The case for dynastic politics is the Bushes. (I am not
entirely persuaded by the argument for John Quincy Adams.) George Herbert
Walker Bush, himself the son of a senator and cousin of a Supreme Court
justice, had one of the most impressive résumés of any modern president: World
War II naval aviator and genuine bad-ass who once finished a bombing mission
with a head wound and his airplane on fire, president of a successful oil
company, congressman, ambassador to the United Nations, envoy to China, CIA
director, president of the Council on Foreign Relations, part-time professor.

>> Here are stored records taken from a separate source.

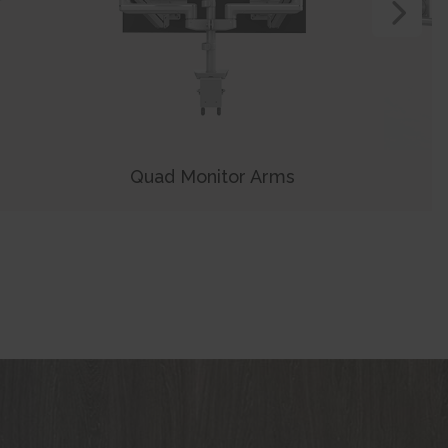
View N
Quad Monitor Arms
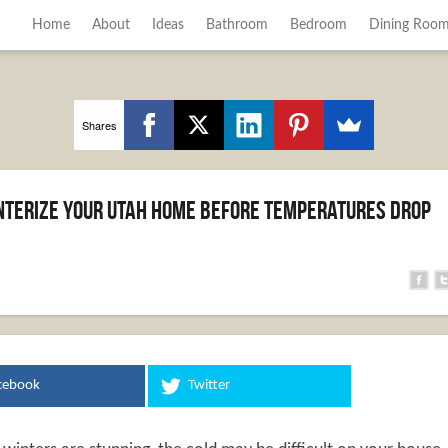
Home
About
Ideas
Bathroom
Bedroom
Dining Roo
Shares
interize Your Utah Home Before Temperatures Drop
cebook
Twitter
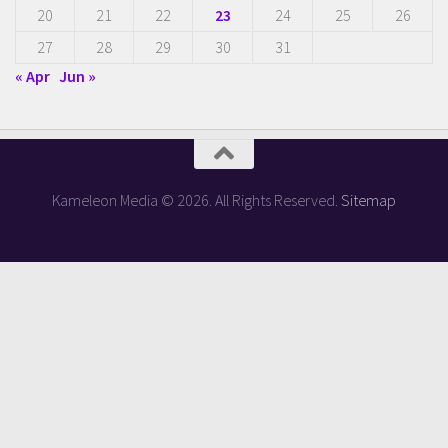
20
21
22
23
24
25
26
27
28
29
30
31
« Apr
Jun »
Kameleon Media © 2026. All Rights Reserved.
Sitemap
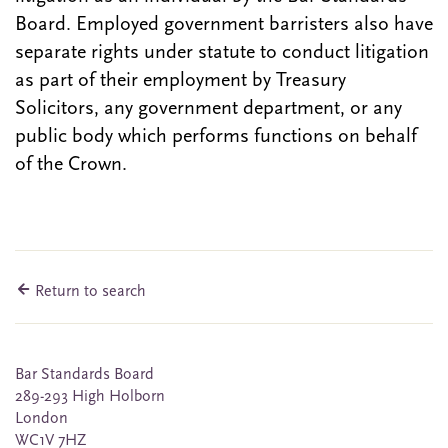
Board. Employed government barristers also have
separate rights under statute to conduct litigation
as part of their employment by Treasury
Solicitors, any government department, or any
public body which performs functions on behalf
of the Crown.
Return to search
Bar Standards Board
289-293 High Holborn
London
WC1V 7HZ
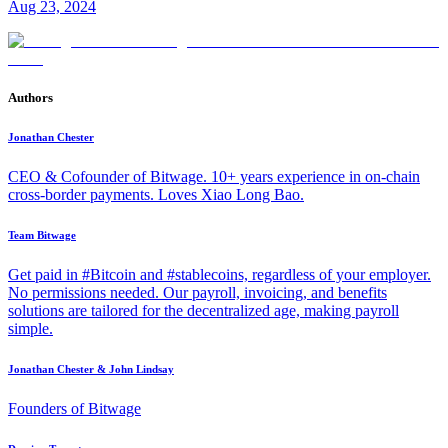
Aug 23, 2024
Authors
Jonathan Chester
CEO & Cofounder of Bitwage. 10+ years experience in on-chain
cross-border payments. Loves Xiao Long Bao.
Team Bitwage
Get paid in #Bitcoin and #stablecoins, regardless of your employer.
No permissions needed. Our payroll, invoicing, and benefits
solutions are tailored for the decentralized age, making payroll
simple.
Jonathan Chester & John Lindsay
Founders of Bitwage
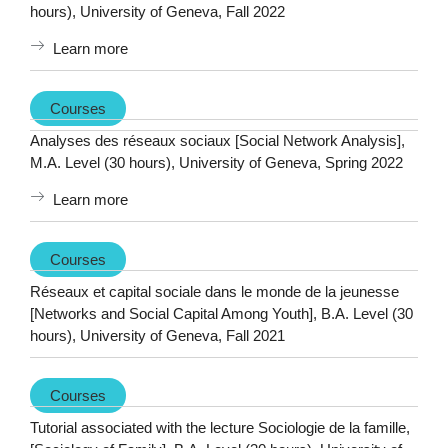
hours), University of Geneva, Fall 2022
Learn more
Courses
Analyses des réseaux sociaux [Social Network Analysis],
M.A. Level (30 hours), University of Geneva, Spring 2022
Learn more
Courses
Réseaux et capital sociale dans le monde de la jeunesse
[Networks and Social Capital Among Youth], B.A. Level (30
hours), University of Geneva, Fall 2021
Courses
Tutorial associated with the lecture Sociologie de la famille,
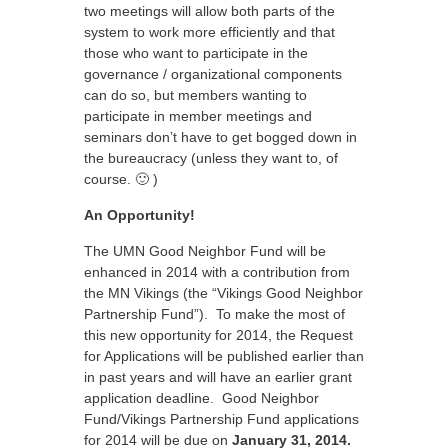
two meetings will allow both parts of the
system to work more efficiently and that
those who want to participate in the
governance / organizational components
can do so, but members wanting to
participate in member meetings and
seminars don’t have to get bogged down in
the bureaucracy (unless they want to, of
course. 🙂 )
An Opportunity!
The UMN Good Neighbor Fund will be
enhanced in 2014 with a contribution from
the MN Vikings (the “Vikings Good Neighbor
Partnership Fund”). To make the most of
this new opportunity for 2014, the Request
for Applications will be published earlier than
in past years and will have an earlier grant
application deadline. Good Neighbor
Fund/Vikings Partnership Fund applications
for 2014 will be due on
January 31, 2014.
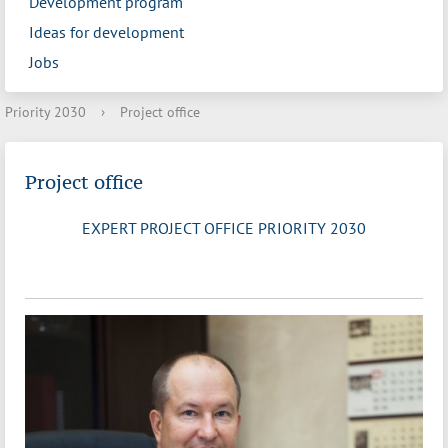
Development program
Ideas for development
Jobs
Priority 2030
›
Project office
Project office
EXPERT PROJECT OFFICE PRIORITY 2030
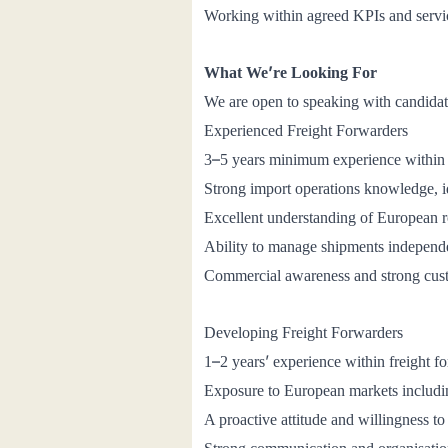
Working within agreed KPIs and servic
’
What We
re Looking For
We are open to speaking with candidates
Experienced Freight Forwarders
–
3
5 years minimum experience within 
Strong import operations knowledge, 
Excellent understanding of European r
Ability to manage shipments independen
Commercial awareness and strong cus
Developing Freight Forwarders
–
’
1
2 years
experience within freight f
Exposure to European markets includi
A proactive attitude and willingness to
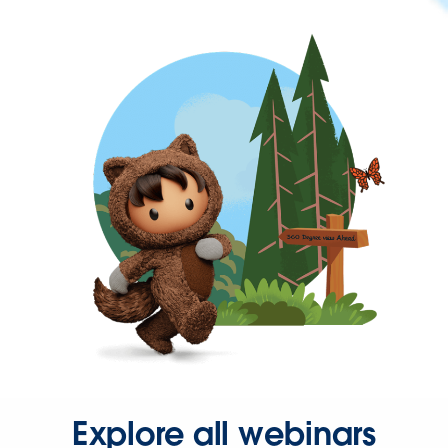
Explore all webinars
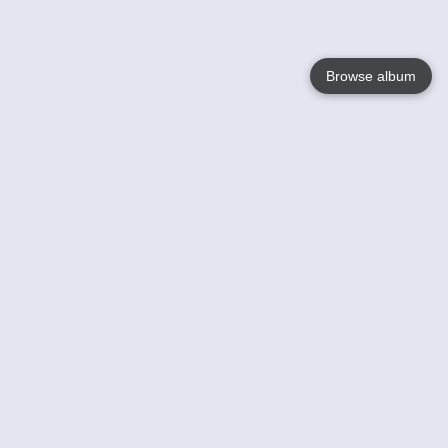
Browse album
Language
English
Nederlands
Français
Your
Help
Learn More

He was not the greatest president of his time, but he was a pretty good one:
His diplomacy leading up to Operation Desert Storm was a textbook example of
how foreign policy is conducted when the adults are in charge, and the contrast
with the feckless floundering of Barack Obama and company is dramatic. His sons
were both excellent governors, and one was a pretty good president, albeit one
who made some very large mistakes.
In terms of American political dynasties, the Bushes are
about as good as it gets. And, with apologies to the remarkable former governor
of Florida, nobody is clamoring for another one. If we end up with a George P.
Bush vs. Chelsea Clinton election 20 years hence, we will have failed in some
important way.
Political offices should not be handed down through
families like heirlooms, or bequeathed to wives like life-insurance benefits.
About 50 widows have been elected or appointed to their late husbands’ House
and Senate seats over the years. They have not, for the most part, been a
terribly impressive group, though Mary Bono Mack was a reliable legislator who
might have remained in office had she not been married to what her
rainbow-bedecked Palm Springs constituents considered the wrong half of Sonny
and Cher.
Wives ascending to their husbands’ congressional offices
have, for the most part, had the decency to wait until they died, but not so
Deborah Dingell, who takes over her husband’s former seat in January. John
Dingell Jr., the longest-serving member of Congress in history, has been
representing environs west of Detroit for nearly 60 years, since the Eisenhower
administration. (The vagaries of redistricting have put him in three different
districts over the years.) He inherited the seat from his father, John Dingell
Sr., who was elected to it in 1932. Mrs. Dingell, who was in diapers when her
husband was first elected to the House, just turned 61 a few days ago, and
appears to be in excellent health. If she serves 18 years in the House — a
fraction of what her husband did — then the Dingells will have had a
stranglehold on the office for a century. Dingell rule, which already has
lasted longer than did the Austro-Hungarian Empire, will have lived longer than
did the Aztec Empire.
If the case for dynasties is the Bush family, then the
case against starts with the Gores — Senior was a sleazy Possum Hollow
bamboozler, and Junior is Junior — and proceeds inevitably toward Herself, the
unsanctified junior senator from New York. The career of our recently retired
secretary of state has been an odd one: a feminist icon whose main role in life
has been that of accessory to her husband, whose understanding of sex roles is
as thoroughly traditional as Warren G. Harding’s. Jeb and George W. Bush may
have been born into political dynasties, but each proved himself as an
excellent governor before seeking the White House or contemplating it. Herself,
on the other hand, has had many opportunities to show her quality: in the
Senate, where she was a mediocrity, and as secretary of state, where she
presided over the serial disasters of the Obama administration’s foreign
policy.
You might think that she couldn’t do any worse than the
current administration, but consider this: When John Dingell Jr. first came to
office, Detroit was by some measures the most prosperous city in the world.
Leadership matters, and so does its absence. The Democratic front-runner caused
a scandal many years ago by sneering at women who “stayed home and baked
cookies and had teas.” For the sake of the country, let us hope that her future
plans are less White House and more Toll House.